Dienstag, 20. September 2011

Menschen im Bus



Dieser Bus fährt jeden Tag, jede Woche, jedes Jahr

Seit ich kein Semesterticket mehr habe, fahr ich ja kaum noch Bus. Vielleicht noch 3 oder 4 Mal im Monat. Im Sommer in Tübingen kein Thema: Wenn man sich problemlos mal 30-40 Minuten mehr Zeit nehmen kann, kommt man schon auch überall hin.
Allerdings trifft man dann die anderen Busfahrer-Nachbarn auch kaum noch.

Du sitzt wie jeden Tag im Bus der Linie 3
und alle Leute tun hier so, als wären sie allein


Und da war ja dann noch der Vorsatz: Sprich mit den Nachbarn! Also mehr als nur *lächeln* und "Hallo!" Etwas Smalltalk mit denen, die sich drauf einlassen - warum denn nicht?
Aber: Das lohnt sich doch gar nicht. Vielleicht / Hoffentlich wohn ich ja bald schon gar nicht mehr hier. Was soll ich da denn jetzt noch neue Leute kennen lernen. ... ... ...

Es regnet immer da wo es schon nass ist
und es ist überall besser als hier


Und dann gestern im Hallenbad in einem ganz anderen Stadtteil: Ein Nachbar, der mir einst auch schon mal die Bustür aufgehalten hat, während ich die letzten Meter zur Haltestelle gerannt bin. Man sieht sich von Weitem: *lächeln* "Hallo!"
Ich schwimme meine Bahnen und denke: Ohje. Und dann denke ich nur noch an die nächsten Atemzüge, den Kopf schön unter Wasser. Und was machen eigentlich diese Fußspuren in 3 Metern Tiefe auf dem Beckenboden? Wasser in der Nase, im Ohr, Husten, Schwimmen, Kraulen Brust, Pause in 4 Bahnen und dann nochmal 20.

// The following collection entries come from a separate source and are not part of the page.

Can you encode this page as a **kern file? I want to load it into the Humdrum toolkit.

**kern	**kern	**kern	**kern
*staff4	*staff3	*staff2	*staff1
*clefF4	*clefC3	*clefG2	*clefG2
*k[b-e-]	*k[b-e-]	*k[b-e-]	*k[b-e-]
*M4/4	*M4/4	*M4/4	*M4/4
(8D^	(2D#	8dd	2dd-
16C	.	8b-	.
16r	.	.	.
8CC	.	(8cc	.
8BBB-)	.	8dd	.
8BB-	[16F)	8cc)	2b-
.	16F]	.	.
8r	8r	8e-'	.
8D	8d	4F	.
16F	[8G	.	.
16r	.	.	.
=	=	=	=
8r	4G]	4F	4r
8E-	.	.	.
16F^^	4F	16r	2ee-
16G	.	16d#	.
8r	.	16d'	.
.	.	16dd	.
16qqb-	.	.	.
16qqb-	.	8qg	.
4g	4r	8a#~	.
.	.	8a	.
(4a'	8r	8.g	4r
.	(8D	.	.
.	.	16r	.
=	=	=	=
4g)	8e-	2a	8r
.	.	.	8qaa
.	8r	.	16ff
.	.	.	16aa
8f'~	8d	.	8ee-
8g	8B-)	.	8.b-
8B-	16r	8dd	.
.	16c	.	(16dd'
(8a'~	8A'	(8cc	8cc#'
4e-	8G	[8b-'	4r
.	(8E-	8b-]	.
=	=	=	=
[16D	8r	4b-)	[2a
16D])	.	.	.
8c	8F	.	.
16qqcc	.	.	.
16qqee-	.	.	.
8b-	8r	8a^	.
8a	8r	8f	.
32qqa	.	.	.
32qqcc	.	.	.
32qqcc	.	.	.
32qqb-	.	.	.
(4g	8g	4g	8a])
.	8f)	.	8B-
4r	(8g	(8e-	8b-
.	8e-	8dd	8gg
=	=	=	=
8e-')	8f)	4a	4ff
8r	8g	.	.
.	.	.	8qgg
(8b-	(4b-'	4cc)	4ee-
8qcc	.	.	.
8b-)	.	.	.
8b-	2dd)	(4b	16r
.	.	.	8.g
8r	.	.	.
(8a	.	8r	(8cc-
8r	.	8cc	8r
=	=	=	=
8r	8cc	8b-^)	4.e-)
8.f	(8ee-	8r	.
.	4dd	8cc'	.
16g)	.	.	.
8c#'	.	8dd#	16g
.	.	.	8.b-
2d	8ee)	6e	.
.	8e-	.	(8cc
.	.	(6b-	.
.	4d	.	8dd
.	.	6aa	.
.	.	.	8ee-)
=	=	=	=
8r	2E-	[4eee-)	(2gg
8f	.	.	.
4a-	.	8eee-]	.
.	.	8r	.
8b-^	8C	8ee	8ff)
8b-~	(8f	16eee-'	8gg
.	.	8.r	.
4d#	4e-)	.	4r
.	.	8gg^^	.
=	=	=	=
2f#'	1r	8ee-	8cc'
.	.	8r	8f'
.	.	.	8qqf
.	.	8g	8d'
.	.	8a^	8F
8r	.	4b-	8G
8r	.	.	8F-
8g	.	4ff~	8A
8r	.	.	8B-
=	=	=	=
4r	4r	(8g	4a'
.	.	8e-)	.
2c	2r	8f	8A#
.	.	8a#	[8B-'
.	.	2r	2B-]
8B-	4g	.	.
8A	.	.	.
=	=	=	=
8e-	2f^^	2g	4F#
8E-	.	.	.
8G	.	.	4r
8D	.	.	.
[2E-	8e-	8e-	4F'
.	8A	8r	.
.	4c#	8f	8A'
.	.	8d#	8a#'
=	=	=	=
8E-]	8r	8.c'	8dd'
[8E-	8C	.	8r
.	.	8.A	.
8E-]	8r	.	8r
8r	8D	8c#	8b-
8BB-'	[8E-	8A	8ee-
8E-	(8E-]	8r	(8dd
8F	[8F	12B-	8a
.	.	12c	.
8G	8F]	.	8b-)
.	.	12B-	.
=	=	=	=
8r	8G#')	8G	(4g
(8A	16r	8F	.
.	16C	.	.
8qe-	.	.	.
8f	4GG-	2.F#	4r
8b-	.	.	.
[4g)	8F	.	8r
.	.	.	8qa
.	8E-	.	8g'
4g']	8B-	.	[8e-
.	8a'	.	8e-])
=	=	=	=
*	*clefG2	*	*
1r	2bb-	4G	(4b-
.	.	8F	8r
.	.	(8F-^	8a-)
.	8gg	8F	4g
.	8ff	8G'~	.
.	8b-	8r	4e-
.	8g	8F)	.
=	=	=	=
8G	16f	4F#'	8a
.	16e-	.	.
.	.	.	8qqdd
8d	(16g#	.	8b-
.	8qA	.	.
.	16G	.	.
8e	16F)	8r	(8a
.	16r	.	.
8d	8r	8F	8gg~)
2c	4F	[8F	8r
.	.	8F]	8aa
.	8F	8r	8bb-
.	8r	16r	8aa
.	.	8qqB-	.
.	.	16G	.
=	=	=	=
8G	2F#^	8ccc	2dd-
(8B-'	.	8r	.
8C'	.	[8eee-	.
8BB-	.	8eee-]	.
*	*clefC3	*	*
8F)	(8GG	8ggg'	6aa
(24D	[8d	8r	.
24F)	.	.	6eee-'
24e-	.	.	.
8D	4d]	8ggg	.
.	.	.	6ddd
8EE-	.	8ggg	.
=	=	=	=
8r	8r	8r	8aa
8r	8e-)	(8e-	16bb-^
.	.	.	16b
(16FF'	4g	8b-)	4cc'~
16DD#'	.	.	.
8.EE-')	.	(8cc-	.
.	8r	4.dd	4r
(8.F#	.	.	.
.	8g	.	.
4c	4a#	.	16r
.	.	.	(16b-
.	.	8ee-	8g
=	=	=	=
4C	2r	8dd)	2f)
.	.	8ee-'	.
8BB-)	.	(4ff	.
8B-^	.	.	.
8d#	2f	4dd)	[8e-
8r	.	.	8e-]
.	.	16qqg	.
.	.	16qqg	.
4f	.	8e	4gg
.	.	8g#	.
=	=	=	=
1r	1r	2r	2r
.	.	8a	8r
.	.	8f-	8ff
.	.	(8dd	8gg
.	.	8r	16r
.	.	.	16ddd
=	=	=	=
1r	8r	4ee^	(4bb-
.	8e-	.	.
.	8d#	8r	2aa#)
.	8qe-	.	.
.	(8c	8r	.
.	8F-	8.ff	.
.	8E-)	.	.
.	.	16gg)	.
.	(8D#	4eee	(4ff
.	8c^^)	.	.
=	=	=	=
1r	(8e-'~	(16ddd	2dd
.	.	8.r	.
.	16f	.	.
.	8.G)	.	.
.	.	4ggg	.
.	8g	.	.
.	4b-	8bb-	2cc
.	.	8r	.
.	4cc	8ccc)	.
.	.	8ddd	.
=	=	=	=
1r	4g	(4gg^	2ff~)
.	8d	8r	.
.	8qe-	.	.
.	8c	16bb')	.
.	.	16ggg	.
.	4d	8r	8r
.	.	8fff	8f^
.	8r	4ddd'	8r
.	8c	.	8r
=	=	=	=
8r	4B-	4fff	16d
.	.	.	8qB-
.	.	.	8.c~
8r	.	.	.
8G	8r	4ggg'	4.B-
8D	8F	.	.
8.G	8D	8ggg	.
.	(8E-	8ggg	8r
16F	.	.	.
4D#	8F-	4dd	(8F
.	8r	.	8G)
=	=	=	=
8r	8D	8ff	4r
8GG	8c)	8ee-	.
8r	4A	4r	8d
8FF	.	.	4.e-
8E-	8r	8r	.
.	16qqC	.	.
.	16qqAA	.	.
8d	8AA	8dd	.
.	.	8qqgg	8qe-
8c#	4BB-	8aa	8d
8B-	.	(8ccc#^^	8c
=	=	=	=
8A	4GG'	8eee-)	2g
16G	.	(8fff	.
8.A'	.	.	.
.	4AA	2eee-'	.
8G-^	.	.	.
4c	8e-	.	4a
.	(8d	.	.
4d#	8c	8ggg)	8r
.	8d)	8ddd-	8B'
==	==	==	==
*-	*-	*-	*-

Doch wir werden immer Bus fahren, das weißt du, das wissen wir

Und irgendwann bin ich fertig und unter der Dusche und in der Umkleide und auf dem Weg zum Ausgang. Gleichzeitig an der Glastür dann wieder der busfahrende Nachbar.
Diesmal aber: *lächeln* "Wir sind schon lang nicht mehr im gleichen Bus gesessen!"
Und plötzlich redet man. Auf dem Weg zur Haltestelle, in Bus und dann auf der Straße auch eben mal noch ne 1/2 Stunde. Über abgeschlossene und abgebrochene Studiengänge, über Arbeitslosigkeit, über den Wahnsinn der Moderne, über Kafka, Uwe Johnson und David Foster Wallace, über gescheiterte Existenzen die in den Unibibliotheken abhängen, über schwerhörige Nachbarn und ihre Fernsehgewohnheiten, über leerstehende Gebäude in der Nachbarschaft und über Smartphones. Und man verabschiedet sich, tauscht Email-Adressen und will sich eventuell auch mal zum Essen treffen.
Und es hat sich gelohnt.

Und da sogar Thees Uhlmann über eine ähnliche Situation singt, muss es doch noch mehr Leute geben, die einfach mal miteinander quatschen sollten.